Today for the first time since the start of the war I went down south near the border with Gaza and Egypt. The Israeli army declared the entire border a closed military zone, I was able to enter the area because my brother who is a reservist fighter and who was on leave for the weekend had a problem with his car, so I brought him back myself to his base. 2h30 by car and we enter this region which in Hebrew is called “Otef Aza”, which can be translated into English as the envelope of Gaza. Many agricultural villages called “kibbutzim” are on this border and play a buffer role between Gaza and the rest of Israel, their inhabitants are the first exposed in the event of problems at the border. My first visit to one of these “kibbutzim” of the south, was last July, a visit to Kibbutz Beeri with one of my daughters. A little paradise, where a warm community lives. An educated population, humanly rich, without any arrogance. A village made up of small, mostly identical houses, all with small flowery and well-kept gardens, lots of green space, grass, and play areas. Today I did not return to Bééri which is further north, I went South, towards the Egyptian border, in Souffa, near Kerem Shalom on road 232.
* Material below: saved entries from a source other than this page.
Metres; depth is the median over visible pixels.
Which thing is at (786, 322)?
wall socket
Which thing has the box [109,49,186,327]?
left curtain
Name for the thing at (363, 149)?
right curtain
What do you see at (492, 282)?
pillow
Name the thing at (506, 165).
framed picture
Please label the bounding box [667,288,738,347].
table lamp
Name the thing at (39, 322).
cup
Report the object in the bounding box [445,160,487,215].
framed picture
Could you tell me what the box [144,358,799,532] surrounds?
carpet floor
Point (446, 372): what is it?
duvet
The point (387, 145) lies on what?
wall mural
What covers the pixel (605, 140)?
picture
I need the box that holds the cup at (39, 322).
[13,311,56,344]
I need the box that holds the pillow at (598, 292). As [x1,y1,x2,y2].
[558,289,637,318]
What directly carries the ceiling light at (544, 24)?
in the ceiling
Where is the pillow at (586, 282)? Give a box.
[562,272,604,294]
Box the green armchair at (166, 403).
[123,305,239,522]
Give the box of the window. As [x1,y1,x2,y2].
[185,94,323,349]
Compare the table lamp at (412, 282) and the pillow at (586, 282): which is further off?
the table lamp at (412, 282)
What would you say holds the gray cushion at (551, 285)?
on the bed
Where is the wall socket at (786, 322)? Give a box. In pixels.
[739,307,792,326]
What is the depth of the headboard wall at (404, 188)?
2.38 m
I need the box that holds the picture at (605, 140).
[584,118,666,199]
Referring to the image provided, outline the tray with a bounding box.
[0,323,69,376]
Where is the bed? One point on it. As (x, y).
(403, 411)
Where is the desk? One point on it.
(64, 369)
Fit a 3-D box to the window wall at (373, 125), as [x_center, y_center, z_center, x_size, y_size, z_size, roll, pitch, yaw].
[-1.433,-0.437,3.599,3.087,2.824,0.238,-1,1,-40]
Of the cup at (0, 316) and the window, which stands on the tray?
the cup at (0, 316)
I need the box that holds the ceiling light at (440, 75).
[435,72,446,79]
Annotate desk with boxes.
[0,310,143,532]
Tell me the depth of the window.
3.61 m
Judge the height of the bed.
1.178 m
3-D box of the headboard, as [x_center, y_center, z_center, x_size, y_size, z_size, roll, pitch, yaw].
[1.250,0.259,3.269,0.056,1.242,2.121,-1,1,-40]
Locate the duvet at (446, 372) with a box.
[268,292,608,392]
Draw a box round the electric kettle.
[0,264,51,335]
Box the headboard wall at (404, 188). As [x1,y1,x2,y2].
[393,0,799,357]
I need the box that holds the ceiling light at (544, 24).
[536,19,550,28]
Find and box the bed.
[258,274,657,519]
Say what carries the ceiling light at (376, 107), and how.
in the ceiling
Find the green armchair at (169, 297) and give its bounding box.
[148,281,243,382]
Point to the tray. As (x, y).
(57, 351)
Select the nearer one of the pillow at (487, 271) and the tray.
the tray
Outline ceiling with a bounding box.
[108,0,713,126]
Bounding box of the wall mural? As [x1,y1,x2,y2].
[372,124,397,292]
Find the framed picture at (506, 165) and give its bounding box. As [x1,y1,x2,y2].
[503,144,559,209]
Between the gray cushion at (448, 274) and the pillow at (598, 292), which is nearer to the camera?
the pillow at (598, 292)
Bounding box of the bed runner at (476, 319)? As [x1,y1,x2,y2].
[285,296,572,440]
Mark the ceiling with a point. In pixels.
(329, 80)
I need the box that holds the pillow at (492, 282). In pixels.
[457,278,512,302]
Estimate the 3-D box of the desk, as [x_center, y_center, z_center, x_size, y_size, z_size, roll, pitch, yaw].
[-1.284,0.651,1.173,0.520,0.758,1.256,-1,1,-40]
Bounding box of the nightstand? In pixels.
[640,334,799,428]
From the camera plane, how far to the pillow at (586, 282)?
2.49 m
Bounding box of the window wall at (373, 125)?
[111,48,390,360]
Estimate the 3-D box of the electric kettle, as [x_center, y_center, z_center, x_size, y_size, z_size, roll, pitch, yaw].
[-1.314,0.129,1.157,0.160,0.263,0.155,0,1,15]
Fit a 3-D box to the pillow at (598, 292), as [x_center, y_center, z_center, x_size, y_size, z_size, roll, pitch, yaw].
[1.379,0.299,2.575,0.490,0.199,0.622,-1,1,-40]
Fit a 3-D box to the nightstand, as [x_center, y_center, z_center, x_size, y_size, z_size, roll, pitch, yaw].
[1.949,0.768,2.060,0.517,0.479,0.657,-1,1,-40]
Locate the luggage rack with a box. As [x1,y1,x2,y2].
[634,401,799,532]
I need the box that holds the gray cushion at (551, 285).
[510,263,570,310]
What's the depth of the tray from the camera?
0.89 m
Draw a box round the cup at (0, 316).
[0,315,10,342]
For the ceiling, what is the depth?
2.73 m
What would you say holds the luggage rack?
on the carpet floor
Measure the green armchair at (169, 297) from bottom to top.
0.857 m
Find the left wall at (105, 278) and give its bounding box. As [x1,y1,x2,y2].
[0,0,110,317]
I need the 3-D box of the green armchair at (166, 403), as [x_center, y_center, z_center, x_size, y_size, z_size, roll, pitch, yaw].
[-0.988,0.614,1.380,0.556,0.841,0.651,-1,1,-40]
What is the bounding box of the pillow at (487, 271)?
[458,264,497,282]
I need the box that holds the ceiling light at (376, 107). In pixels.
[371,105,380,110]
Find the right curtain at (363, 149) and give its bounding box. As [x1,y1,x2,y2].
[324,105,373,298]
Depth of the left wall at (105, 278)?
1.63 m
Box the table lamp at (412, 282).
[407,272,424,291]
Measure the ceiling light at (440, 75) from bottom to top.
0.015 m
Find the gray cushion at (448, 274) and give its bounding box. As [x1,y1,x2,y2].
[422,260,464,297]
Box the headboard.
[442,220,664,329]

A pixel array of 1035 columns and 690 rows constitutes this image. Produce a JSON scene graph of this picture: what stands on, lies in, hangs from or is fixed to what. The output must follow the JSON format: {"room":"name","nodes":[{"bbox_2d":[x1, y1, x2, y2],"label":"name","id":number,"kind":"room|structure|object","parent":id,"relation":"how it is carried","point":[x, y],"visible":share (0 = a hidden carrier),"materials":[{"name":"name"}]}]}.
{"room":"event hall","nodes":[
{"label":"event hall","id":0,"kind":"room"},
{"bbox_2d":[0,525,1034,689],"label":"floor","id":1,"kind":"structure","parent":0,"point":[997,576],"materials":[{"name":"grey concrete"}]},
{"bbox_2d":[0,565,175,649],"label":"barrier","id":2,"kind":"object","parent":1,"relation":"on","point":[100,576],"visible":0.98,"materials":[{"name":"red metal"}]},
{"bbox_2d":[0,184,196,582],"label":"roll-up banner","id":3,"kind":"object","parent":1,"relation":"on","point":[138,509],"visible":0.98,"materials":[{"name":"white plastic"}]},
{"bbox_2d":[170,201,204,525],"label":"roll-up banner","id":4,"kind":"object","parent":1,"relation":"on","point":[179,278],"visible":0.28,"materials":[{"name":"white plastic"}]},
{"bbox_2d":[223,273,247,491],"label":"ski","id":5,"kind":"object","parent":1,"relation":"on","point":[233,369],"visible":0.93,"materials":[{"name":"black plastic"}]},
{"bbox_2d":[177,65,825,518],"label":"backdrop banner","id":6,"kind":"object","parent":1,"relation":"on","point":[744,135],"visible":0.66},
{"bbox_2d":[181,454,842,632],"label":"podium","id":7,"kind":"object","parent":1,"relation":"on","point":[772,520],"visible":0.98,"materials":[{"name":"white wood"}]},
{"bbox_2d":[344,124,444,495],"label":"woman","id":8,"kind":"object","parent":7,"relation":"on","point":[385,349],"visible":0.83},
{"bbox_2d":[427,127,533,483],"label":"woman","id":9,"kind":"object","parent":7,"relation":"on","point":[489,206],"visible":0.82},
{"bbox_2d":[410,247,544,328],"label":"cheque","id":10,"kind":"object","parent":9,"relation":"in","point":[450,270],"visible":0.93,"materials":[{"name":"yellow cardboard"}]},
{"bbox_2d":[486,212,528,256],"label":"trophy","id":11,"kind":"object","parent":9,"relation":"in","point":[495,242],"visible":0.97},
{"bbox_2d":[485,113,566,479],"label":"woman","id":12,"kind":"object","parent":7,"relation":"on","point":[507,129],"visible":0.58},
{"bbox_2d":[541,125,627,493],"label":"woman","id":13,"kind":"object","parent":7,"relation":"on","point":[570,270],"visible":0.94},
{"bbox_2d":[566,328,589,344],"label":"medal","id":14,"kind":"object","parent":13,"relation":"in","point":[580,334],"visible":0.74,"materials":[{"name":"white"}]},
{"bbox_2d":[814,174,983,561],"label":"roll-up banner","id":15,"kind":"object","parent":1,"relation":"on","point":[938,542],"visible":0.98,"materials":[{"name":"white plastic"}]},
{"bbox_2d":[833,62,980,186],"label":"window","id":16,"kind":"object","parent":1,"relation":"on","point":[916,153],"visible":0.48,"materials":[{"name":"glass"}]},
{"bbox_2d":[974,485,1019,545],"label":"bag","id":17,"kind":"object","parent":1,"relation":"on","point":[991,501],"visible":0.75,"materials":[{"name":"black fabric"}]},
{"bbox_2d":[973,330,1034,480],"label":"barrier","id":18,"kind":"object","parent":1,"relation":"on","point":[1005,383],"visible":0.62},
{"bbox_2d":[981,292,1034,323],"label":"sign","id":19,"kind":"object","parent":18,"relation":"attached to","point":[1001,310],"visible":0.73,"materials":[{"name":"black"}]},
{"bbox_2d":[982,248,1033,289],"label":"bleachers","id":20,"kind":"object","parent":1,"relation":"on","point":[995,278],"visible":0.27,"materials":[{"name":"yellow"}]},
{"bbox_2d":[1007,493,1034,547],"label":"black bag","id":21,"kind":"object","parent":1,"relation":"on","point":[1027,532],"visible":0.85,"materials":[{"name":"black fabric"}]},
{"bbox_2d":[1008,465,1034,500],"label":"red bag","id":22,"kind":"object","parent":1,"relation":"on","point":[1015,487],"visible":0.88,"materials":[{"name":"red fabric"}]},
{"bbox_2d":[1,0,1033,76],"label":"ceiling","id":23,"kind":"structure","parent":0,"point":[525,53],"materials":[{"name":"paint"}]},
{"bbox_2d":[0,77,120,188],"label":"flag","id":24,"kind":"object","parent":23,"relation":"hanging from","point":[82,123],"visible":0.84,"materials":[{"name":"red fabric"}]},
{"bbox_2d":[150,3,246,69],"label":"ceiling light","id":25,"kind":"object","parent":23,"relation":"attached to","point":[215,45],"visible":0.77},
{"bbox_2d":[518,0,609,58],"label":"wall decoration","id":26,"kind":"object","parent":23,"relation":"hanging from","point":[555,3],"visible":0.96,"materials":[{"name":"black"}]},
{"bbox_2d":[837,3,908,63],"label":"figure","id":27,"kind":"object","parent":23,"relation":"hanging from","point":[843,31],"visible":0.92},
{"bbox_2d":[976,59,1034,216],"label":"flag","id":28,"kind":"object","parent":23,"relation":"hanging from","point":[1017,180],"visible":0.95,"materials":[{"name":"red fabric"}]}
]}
We drove on this road, this same road where on October 7th, hundreds of cars were burned with their passengers inside, this same road where the slaughtered bodies were strewn on the ground. I was able to see with my own eyes these “megonites”, these reinforced concrete shelters, where so many young people, thinking they could protect themselves, lost their lives in terrible suffering. I passed in front of this gas station which had been stormed by terrorists, who, failing to kill the two employees who were hiding, looted the shelves and ransacked the store. Along the road, I could see these protective barriers broken down by the tanks coming to the rescue. Then, when we arrived near Kerem Shalom, we drove slowly and my brother told me how he had to zigzag between the bodies to be able to move forward. We opened the window and the air still seemed permeated with this burning smell. Of course the poor charred bodies had been removed but the leafless trees with coal-black trunks were still standing there, like witnesses to the horror that the young people lived. We continued driving and in the distance, a very large yellow electric barrier awaited us and there we were, we had arrived at Kibbutz Souffa. This place so full of life has become a ghost village. A few cats are walking there and even them look sad and lost, we can see Gaza in the distance but we can no longer hear anything, due to the truce, the fighting has stopped and there is dead silence. I dropped my brother off, near a large building which served as the Kibbutz restaurant, a large common dining room where residents could have meals together, and which today serves as a large dormitory office; this is where the soldiers sleep, on the ground for more than a month. I asked my brother if I could go to the bathroom before hitting the road again and he took me to the girls’ dormitory, small houses reserved for young single girls from the Kibbutz. Everything inside is frozen, we feel in every detail of the room the urgency in which people had to leave the premises. Unmade beds, open wardrobes, half-filled bags left on the floor, loose belongings… Through these brutalized rooms I could feel all these broken lives. I just wanted to put everything away before leaving; cleaning, pinching and washing the linen, ensuring that these rooms find a little order and serenity.
I left Souffa at the end of the afternoon, I took the same path in the opposite direction, I left behind this war zone and these soldiers without whom our life on this land would be nothing but an impossible dream.